寅千代丸一後生行き型

大分類伝承
公開解説子供のできない夫婦が神々に願立てして七年ぶりに子供を授かり、寺でシモマチ ・ ヤチャブロウと名前を付けてもらう。大変成長が早く、頭もよくけんかも強く友達を打ったりもする。十三のときに病気になり、「自分の死ぬときは、小刀一つ、馬のくつわ一つ、にぎり飯二つ、串魚二つを持たせ、七日ぶりには墓から出してくれ」と言って死ぬ。地獄極楽に行くと猫が出てきたのでにぎり飯一つと串魚一つを投げて食わせる。つぎに犬が来たのでこれにもにぎり飯一つと串魚一つを投げて食わせる。王様が猫にャチャブロウを食い殺せと命ずるが、猫はかぐだけして食わない。犬に命ずると犬もかぐだけして立ち去る。
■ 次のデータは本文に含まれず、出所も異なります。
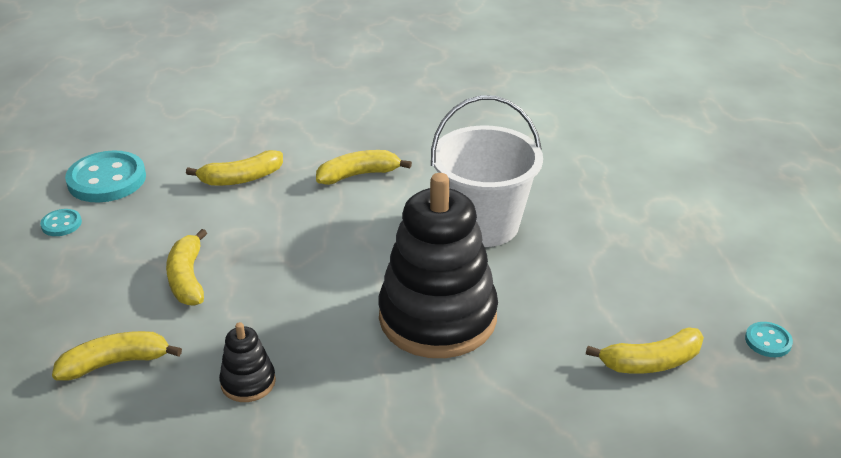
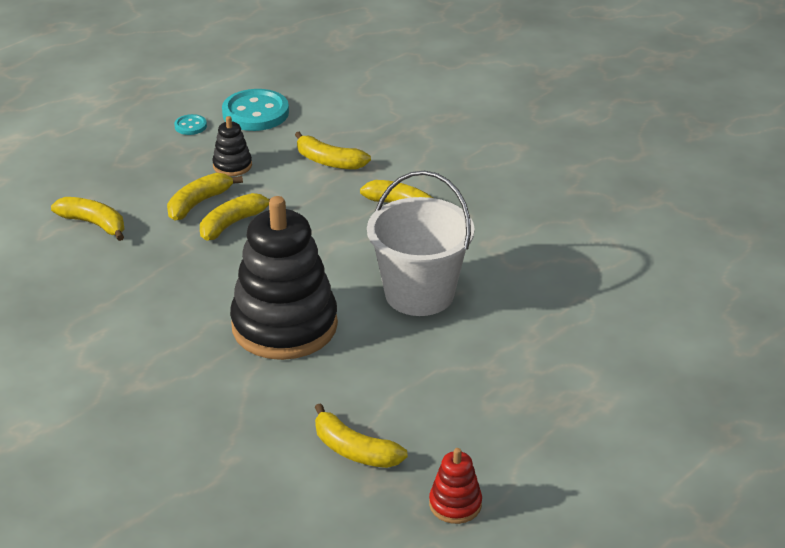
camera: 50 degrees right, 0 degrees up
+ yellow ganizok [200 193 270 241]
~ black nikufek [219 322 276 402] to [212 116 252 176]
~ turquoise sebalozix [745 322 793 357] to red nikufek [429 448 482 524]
つぎに使用人に馬に食わせよと命じる。馬が大きな口をあけるやいなやくつわをかませて馬にとび乗り、街中を乗りまわし、踏み散らす。王様ももてあまし、「お前のようなやつは早く帰れ」と言うので、腕に証明の印を押してもらって帰ってくる。ヤチャブロウの家では今日は墓主がもどってくるから「七日ぶりの七日旗倒し」と親戚衆が墓参りに来ていると墓の中で音がするので、墓を開けて出してやる。ヤチャブロウはその後、百歳、二百歳まで長生きし、死後床の間に祭ってくれという。ヤチャブロウは六月の盛りでも火鉢がいる人だったが、死体のあとにあった炭のかたまりを神体とし、シモマチ ・ ヤチャブロウという神の名で祭った。